- [Action item]:
Write out every one of the rows below word for word, but leave the pictures out.

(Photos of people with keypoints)

^^^^^^^^

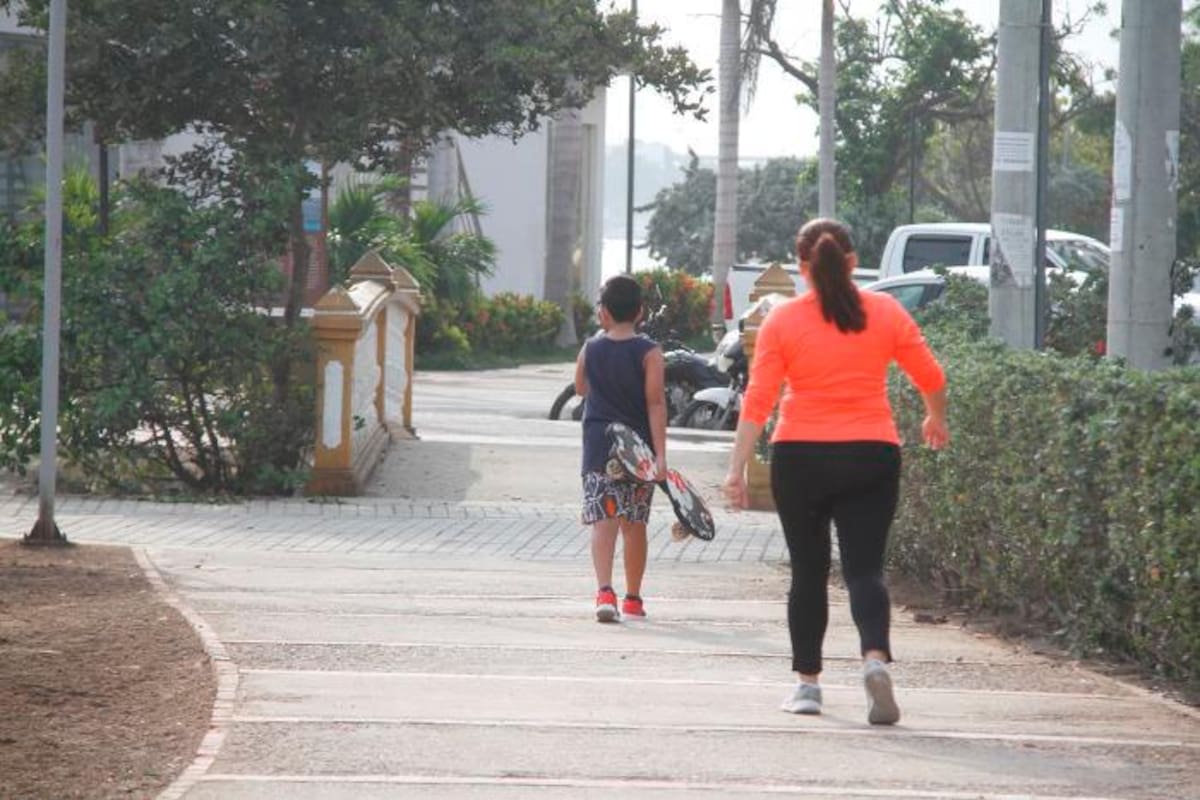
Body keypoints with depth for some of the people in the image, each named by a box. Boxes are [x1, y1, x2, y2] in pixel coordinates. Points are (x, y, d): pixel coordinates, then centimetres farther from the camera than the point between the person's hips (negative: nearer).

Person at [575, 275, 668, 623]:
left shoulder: (591, 349, 2)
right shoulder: (648, 352, -4)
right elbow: (656, 403, -10)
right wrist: (660, 454, -12)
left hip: (598, 446, 0)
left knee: (603, 522, -6)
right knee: (634, 525, 11)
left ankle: (605, 591, -25)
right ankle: (633, 599, 20)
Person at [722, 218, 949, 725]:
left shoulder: (782, 320, -3)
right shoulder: (885, 312, 2)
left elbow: (758, 401, -7)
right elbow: (931, 378, 9)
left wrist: (737, 468, -5)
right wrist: (936, 420, 29)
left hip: (800, 459, 0)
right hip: (872, 456, 1)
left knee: (808, 571, 12)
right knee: (865, 567, -1)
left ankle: (807, 682, 17)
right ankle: (876, 657, -26)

^^^^^^^^

- [Result below]:
Body keypoints with depth for some of the people in the image, each named by a box. Boxes are [x1, y1, x2, y2] in pixel coordinates. Points are (x, y, d): pixel coordinates, then centimetres farther from the camera than the point between the person's hips (negative: nearer).

Person at [575, 275, 668, 623]:
left shoulder: (591, 349, 2)
right shoulder: (648, 352, -4)
right elbow: (656, 403, -10)
right wrist: (660, 454, -12)
left hip: (598, 446, 0)
left knee: (603, 522, -6)
right knee: (634, 525, 11)
left ankle: (605, 591, -25)
right ankle: (633, 599, 20)
Person at [722, 218, 949, 725]:
left shoulder: (782, 320, -3)
right shoulder: (885, 312, 2)
left elbow: (758, 401, -7)
right elbow: (931, 378, 9)
left wrist: (737, 468, -5)
right wrist: (936, 420, 29)
left hip: (800, 459, 0)
right hip: (872, 456, 1)
left knee: (808, 571, 12)
right knee: (865, 567, -1)
left ankle: (807, 682, 17)
right ankle: (876, 657, -26)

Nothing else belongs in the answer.